Speaking of gaming, the Commodore 64 was a large part of the reason I’ve never owned a Nintendo game console of any kind. When the video game market crashed in 1983 it looked like the end of console gaming until Nintendo’s NES game out in 1985 and revitalized the market. By that time I’d been gaming on the Commodore 64 for a couple of years and there wasn’t a whole lot on the NES that appealed to me. In fact, had the market not crashed I don’t know if I’d have gotten as into the C64 as I did. Games on the Atari 2600 pretty much dried up after the collapse and that moved my attention to the Commodore (we picked up an Atari 5200 just before it all went to hell, but I never owned more than 5 games for it).
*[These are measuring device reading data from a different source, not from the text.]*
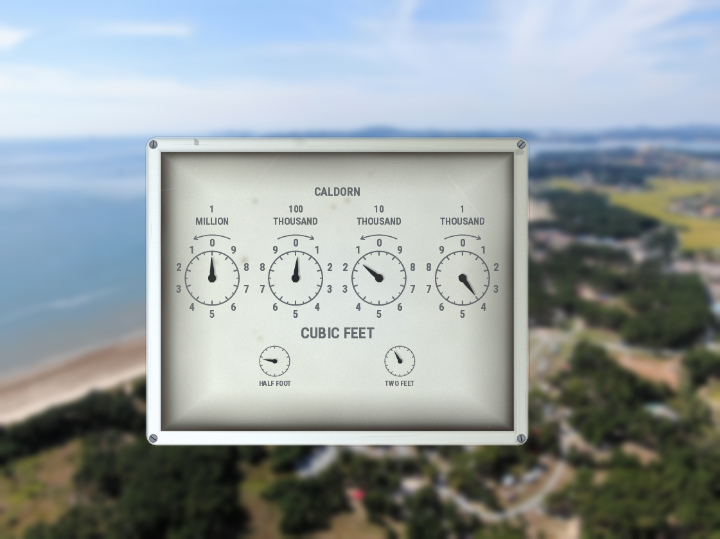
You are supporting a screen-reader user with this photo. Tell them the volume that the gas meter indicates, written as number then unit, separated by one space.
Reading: 1400 ft³
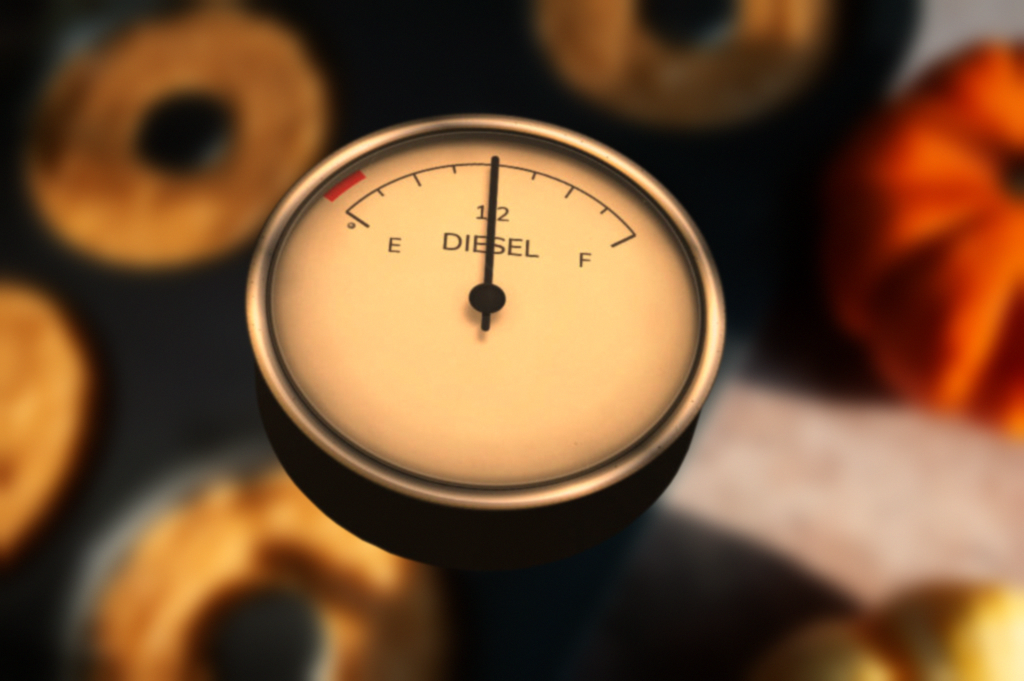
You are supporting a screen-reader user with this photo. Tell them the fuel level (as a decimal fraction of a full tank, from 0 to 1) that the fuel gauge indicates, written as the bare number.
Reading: 0.5
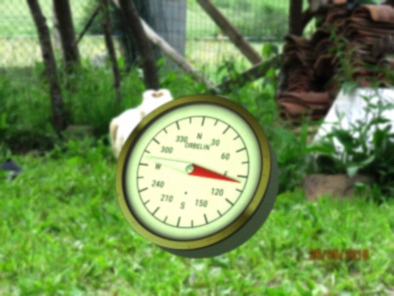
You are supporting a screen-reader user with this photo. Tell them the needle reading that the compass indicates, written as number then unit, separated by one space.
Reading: 97.5 °
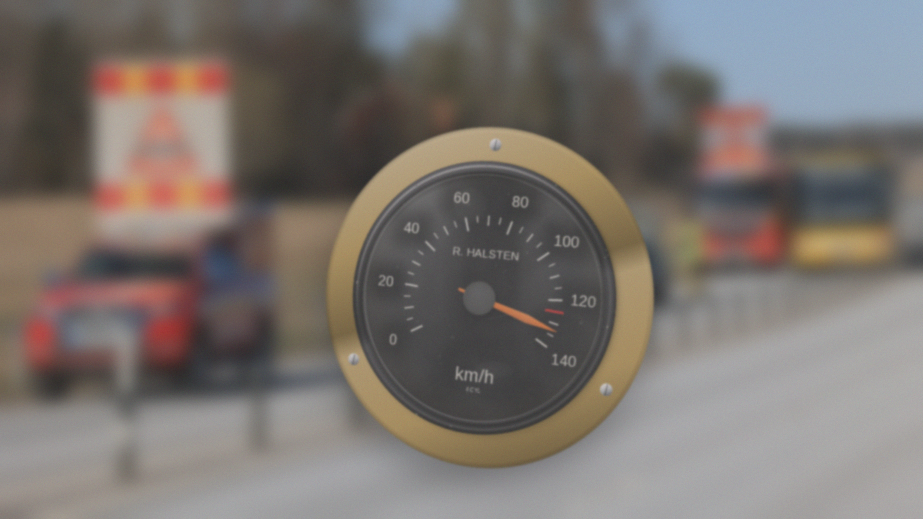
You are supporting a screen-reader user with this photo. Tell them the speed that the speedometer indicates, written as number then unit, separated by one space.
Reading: 132.5 km/h
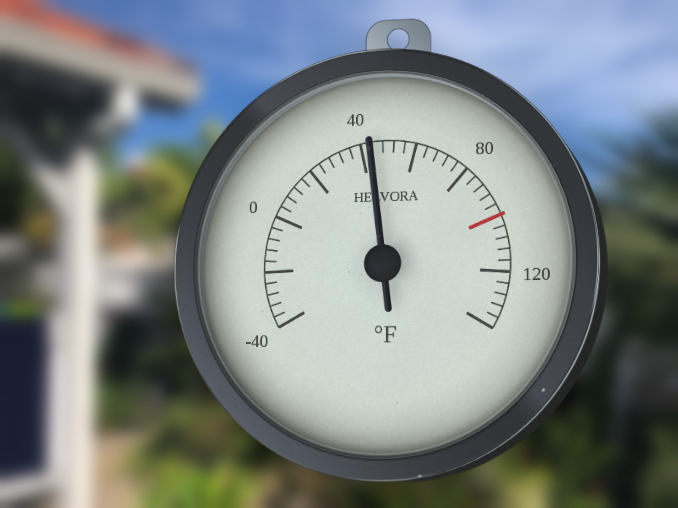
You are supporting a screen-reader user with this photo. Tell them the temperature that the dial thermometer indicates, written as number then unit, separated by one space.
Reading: 44 °F
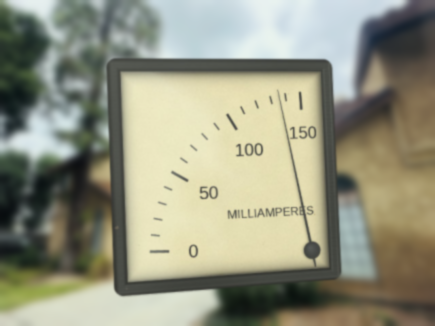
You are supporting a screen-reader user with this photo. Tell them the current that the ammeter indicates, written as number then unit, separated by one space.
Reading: 135 mA
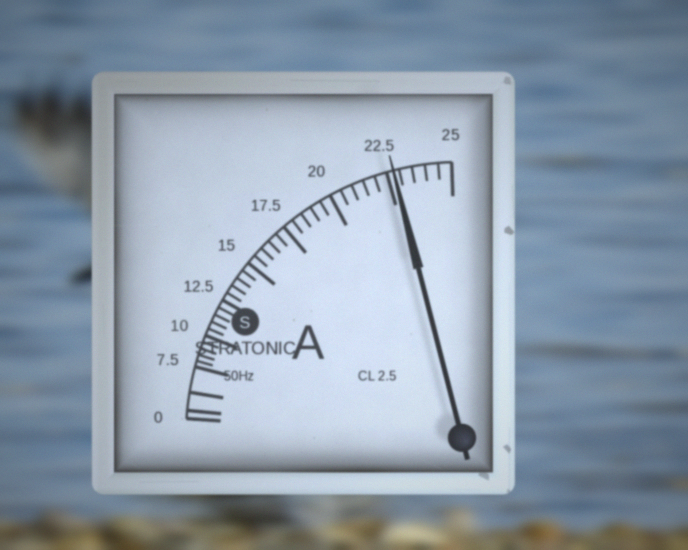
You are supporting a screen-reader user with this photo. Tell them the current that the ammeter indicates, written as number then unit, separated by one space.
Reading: 22.75 A
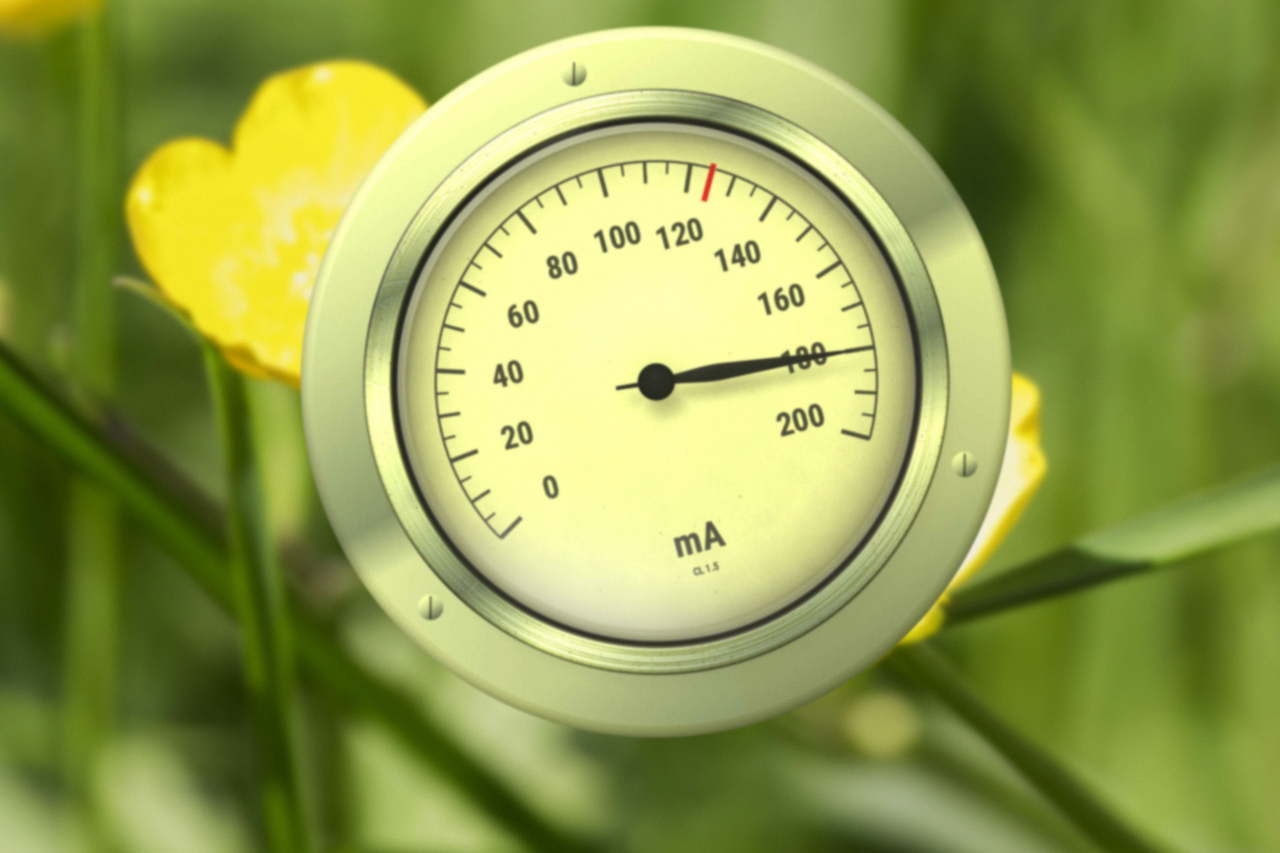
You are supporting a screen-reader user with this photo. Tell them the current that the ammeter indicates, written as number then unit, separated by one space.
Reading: 180 mA
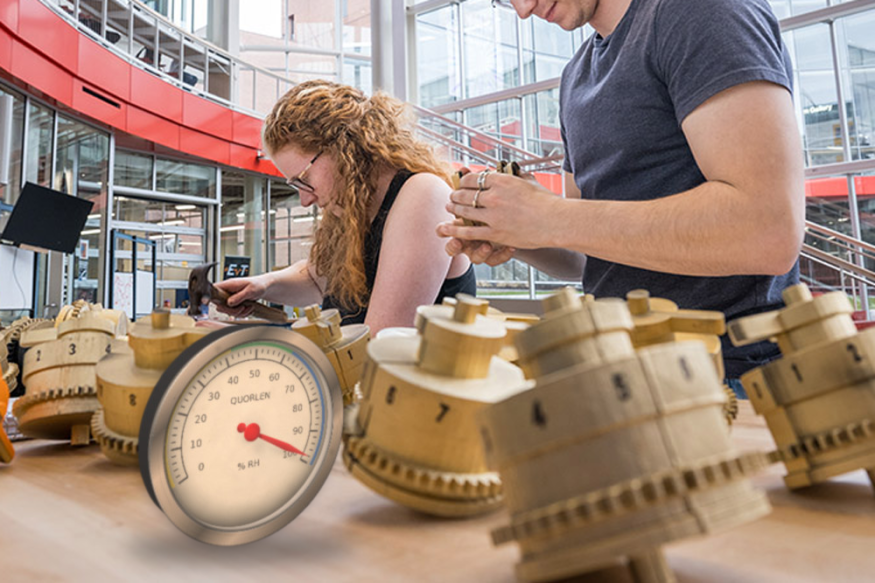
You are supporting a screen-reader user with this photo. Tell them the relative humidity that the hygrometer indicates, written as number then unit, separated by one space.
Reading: 98 %
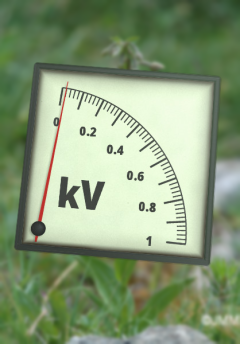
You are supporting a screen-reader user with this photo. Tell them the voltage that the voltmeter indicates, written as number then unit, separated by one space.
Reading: 0.02 kV
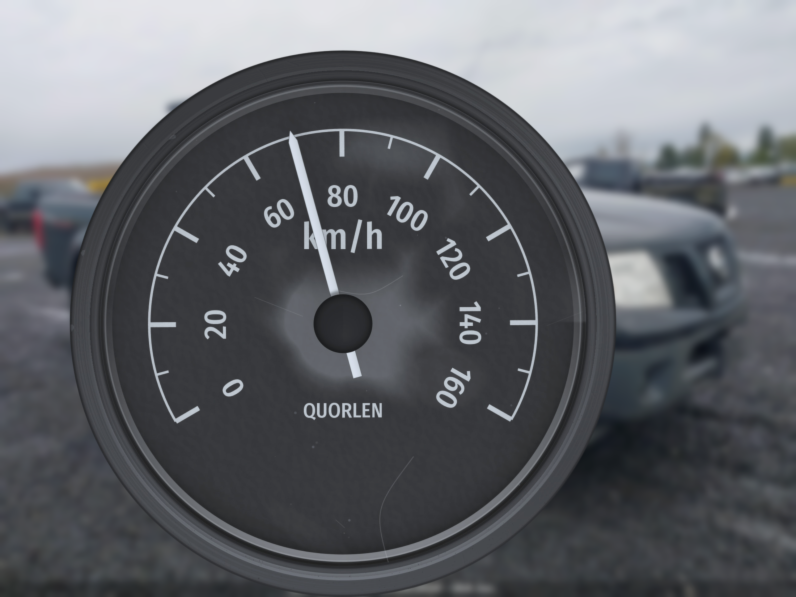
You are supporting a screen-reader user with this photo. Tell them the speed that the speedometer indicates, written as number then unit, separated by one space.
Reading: 70 km/h
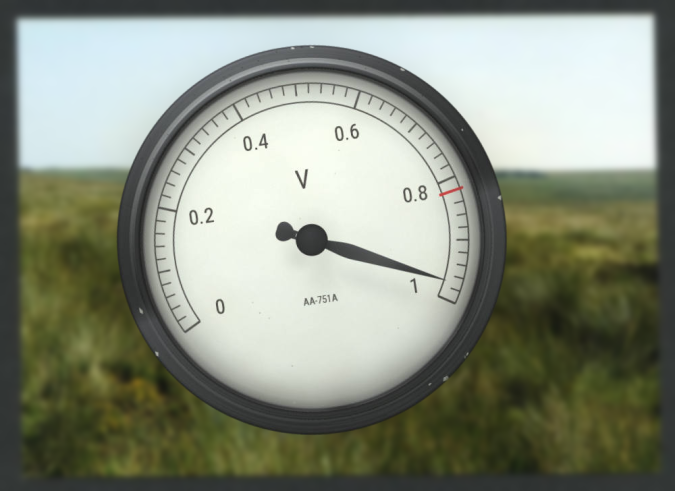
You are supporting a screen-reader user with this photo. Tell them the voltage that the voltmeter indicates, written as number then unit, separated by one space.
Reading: 0.97 V
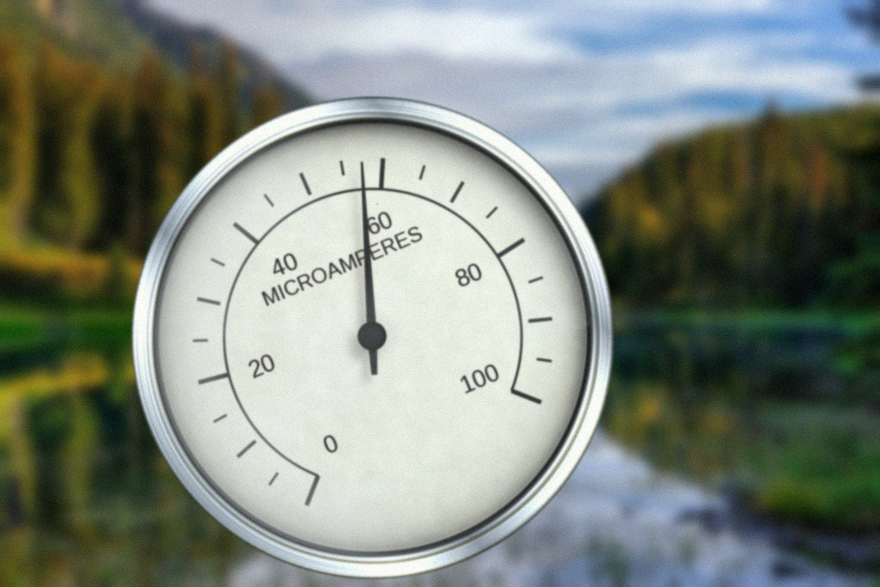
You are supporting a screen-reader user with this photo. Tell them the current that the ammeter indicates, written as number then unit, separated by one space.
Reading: 57.5 µA
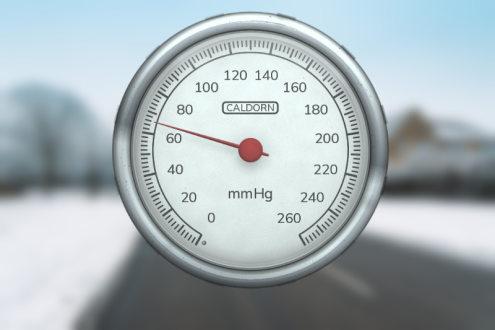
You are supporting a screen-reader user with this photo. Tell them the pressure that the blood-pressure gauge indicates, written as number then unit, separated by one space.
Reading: 66 mmHg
By the time I moved to an Amiga in late 1985 I had owned at least three Commodore 64s (one for the BBS, one for general use, and a replacement when one of the two died) and a Commodore 128, which was largely a C64 as very little software was ever made for 128 mode. I shut the BBS down in 1986 until I picked up an Amiga 2000 and started it back up for awhile only to turn it off for the final time in 1996 as the Internet started to come into general usage by the masses, but the C64 was where I cut my teeth on computing and first dabbled in programming.
Yes, the nostalgia is strong with this one. Watching the clip above of old games makes me want to fire up an emulator and see if I can’t track a few of them down. I don’t think I ever finished Impossible Mission. Which means the name was probably correct. Happy Birthday Commodore 64! You not only gave me hours of education and entertainment, but a career.